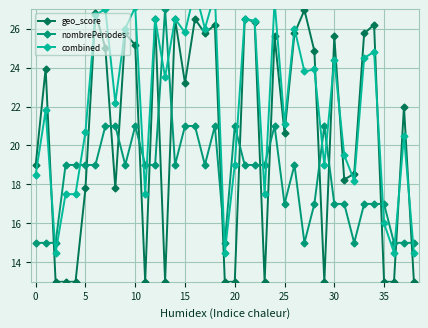

Which series has the widest spread of values?

geo_score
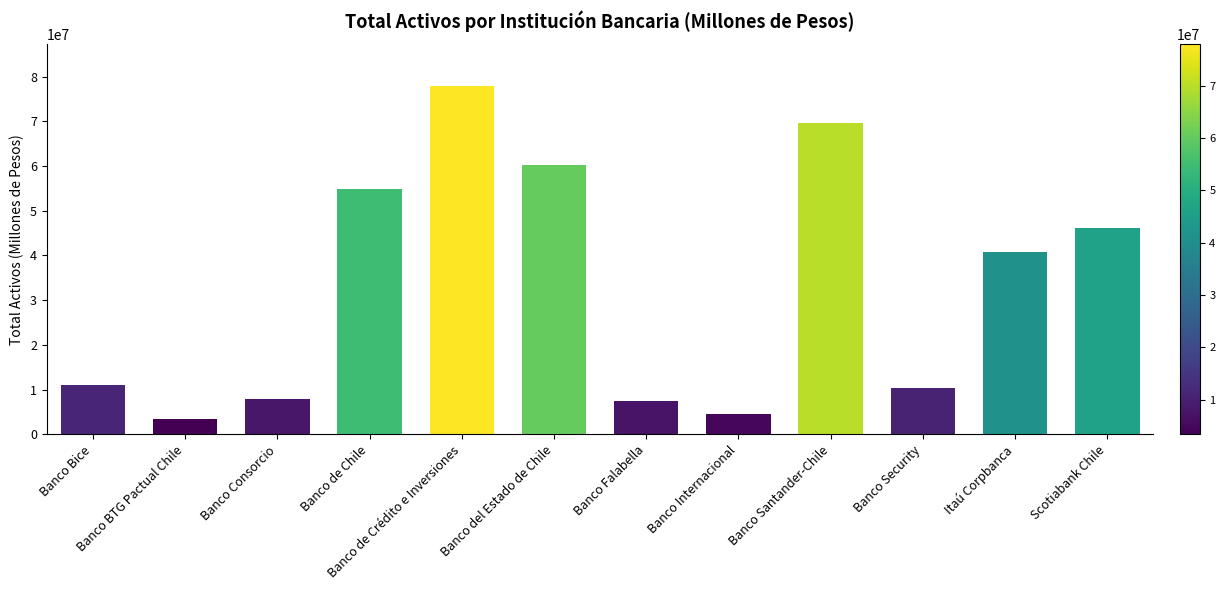

Does the chart contain stacked bars?

No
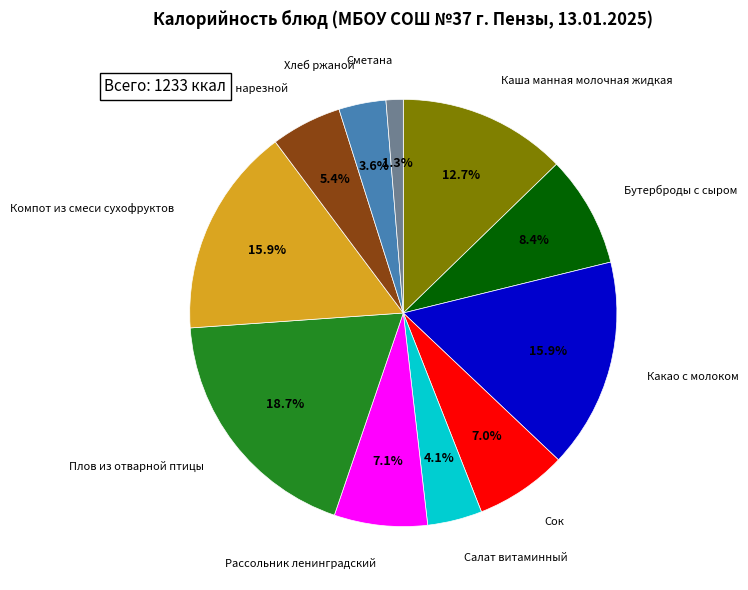

Is there a majority slice in this chart?

No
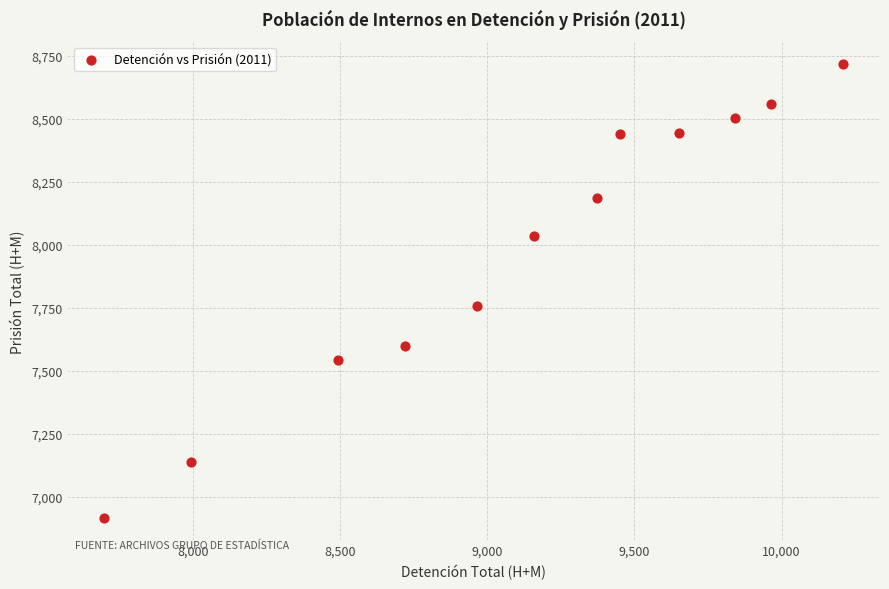

What is the range of Y values (max minus min)?

1798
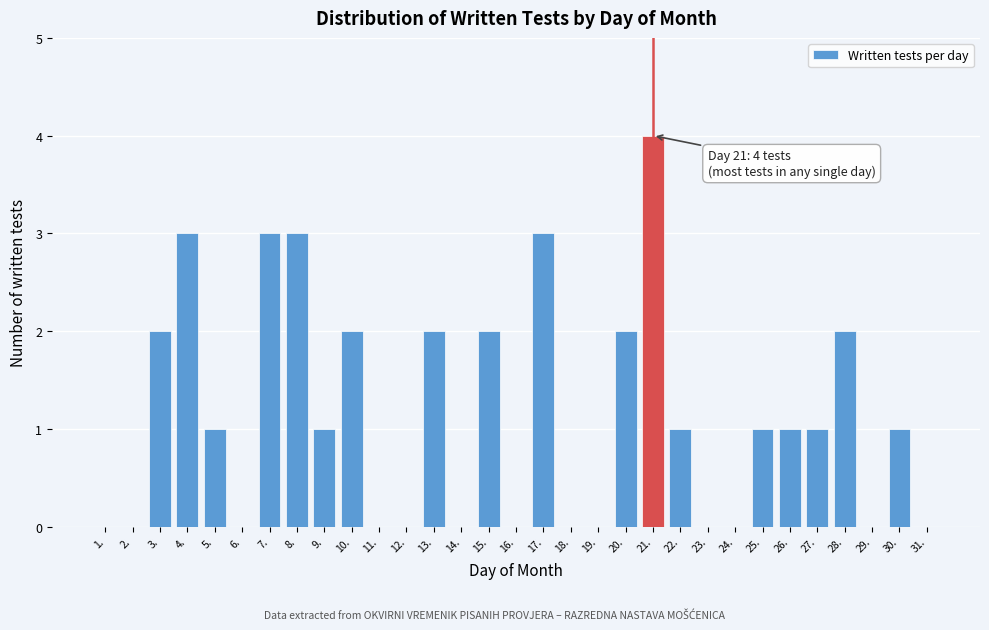

What is the maximum value shown in the chart?

4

━━━━━━

WORK REQUIRED: List each line of the material above that contains the string "values", treating uppercase and lowercase letters as different.

ANSWER TO THE PROBLEM:
Which series has the widest spread of values?
What is the range of Y values (max minus min)?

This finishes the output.